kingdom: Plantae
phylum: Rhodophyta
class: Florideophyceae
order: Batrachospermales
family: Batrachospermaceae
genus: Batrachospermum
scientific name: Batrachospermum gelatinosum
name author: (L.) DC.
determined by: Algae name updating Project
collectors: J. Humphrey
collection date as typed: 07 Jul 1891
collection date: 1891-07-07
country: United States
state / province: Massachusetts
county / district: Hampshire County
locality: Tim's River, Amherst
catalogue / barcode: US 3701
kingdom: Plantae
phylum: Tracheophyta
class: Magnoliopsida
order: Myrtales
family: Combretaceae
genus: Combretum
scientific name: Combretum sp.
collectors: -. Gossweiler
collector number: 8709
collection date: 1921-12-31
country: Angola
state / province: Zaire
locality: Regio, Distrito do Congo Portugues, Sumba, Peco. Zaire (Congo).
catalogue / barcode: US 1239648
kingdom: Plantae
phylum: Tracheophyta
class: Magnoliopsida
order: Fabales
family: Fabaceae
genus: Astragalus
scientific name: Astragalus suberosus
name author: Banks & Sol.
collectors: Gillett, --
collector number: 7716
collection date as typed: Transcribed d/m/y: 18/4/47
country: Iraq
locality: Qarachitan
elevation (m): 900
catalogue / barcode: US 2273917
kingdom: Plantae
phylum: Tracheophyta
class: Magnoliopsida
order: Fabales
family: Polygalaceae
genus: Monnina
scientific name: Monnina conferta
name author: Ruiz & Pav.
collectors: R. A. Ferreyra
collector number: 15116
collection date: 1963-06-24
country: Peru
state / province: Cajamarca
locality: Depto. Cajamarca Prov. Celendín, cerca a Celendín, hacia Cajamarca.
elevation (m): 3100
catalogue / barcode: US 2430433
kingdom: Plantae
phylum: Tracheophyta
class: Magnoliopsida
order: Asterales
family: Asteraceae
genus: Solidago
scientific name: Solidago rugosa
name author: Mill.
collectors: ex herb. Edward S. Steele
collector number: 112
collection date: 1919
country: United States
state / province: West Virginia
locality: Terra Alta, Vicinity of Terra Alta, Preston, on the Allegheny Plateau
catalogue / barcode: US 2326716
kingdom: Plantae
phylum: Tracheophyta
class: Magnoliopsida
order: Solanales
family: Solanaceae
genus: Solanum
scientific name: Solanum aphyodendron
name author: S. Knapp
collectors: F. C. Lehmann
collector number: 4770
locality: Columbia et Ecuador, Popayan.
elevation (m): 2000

[WRITTEN PROBLEM]: Write out every one of the lines above as a JSON list of strings, one string per line, leaving out any blank lines.

[RESULT]:
[
  "kingdom: Plantae",
  "phylum: Rhodophyta",
  "class: Florideophyceae",
  "order: Batrachospermales",
  "family: Batrachospermaceae",
  "genus: Batrachospermum",
  "scientific name: Batrachospermum gelatinosum",
  "name author: (L.) DC.",
  "determined by: Algae name updating Project",
  "collectors: J. Humphrey",
  "collection date as typed: 07 Jul 1891",
  "collection date: 1891-07-07",
  "country: United States",
  "state / province: Massachusetts",
  "county / district: Hampshire County",
  "locality: Tim's River, Amherst",
  "catalogue / barcode: US 3701",
  "kingdom: Plantae",
  "phylum: Tracheophyta",
  "class: Magnoliopsida",
  "order: Myrtales",
  "family: Combretaceae",
  "genus: Combretum",
  "scientific name: Combretum sp.",
  "collectors: -. Gossweiler",
  "collector number: 8709",
  "collection date: 1921-12-31",
  "country: Angola",
  "state / province: Zaire",
  "locality: Regio, Distrito do Congo Portugues, Sumba, Peco. Zaire (Congo).",
  "catalogue / barcode: US 1239648",
  "kingdom: Plantae",
  "phylum: Tracheophyta",
  "class: Magnoliopsida",
  "order: Fabales",
  "family: Fabaceae",
  "genus: Astragalus",
  "scientific name: Astragalus suberosus",
  "name author: Banks & Sol.",
  "collectors: Gillett, --",
  "collector number: 7716",
  "collection date as typed: Transcribed d/m/y: 18/4/47",
  "country: Iraq",
  "locality: Qarachitan",
  "elevation (m): 900",
  "catalogue / barcode: US 2273917",
  "kingdom: Plantae",
  "phylum: Tracheophyta",
  "class: Magnoliopsida",
  "order: Fabales",
  "family: Polygalaceae",
  "genus: Monnina",
  "scientific name: Monnina conferta",
  "name author: Ruiz & Pav.",
  "collectors: R. A. Ferreyra",
  "collector number: 15116",
  "collection date: 1963-06-24",
  "country: Peru",
  "state / province: Cajamarca",
  "locality: Depto. Cajamarca Prov. Celendín, cerca a Celendín, hacia Cajamarca.",
  "elevation (m): 3100",
  "catalogue / barcode: US 2430433",
  "kingdom: Plantae",
  "phylum: Tracheophyta",
  "class: Magnoliopsida",
  "order: Asterales",
  "family: Asteraceae",
  "genus: Solidago",
  "scientific name: Solidago rugosa",
  "name author: Mill.",
  "collectors: ex herb. Edward S. Steele",
  "collector number: 112",
  "collection date: 1919",
  "country: United States",
  "state / province: West Virginia",
  "locality: Terra Alta, Vicinity of Terra Alta, Preston, on the Allegheny Plateau",
  "catalogue / barcode: US 2326716",
  "kingdom: Plantae",
  "phylum: Tracheophyta",
  "class: Magnoliopsida",
  "order: Solanales",
  "family: Solanaceae",
  "genus: Solanum",
  "scientific name: Solanum aphyodendron",
  "name author: S. Knapp",
  "collectors: F. C. Lehmann",
  "collector number: 4770",
  "locality: Columbia et Ecuador, Popayan.",
  "elevation (m): 2000"
]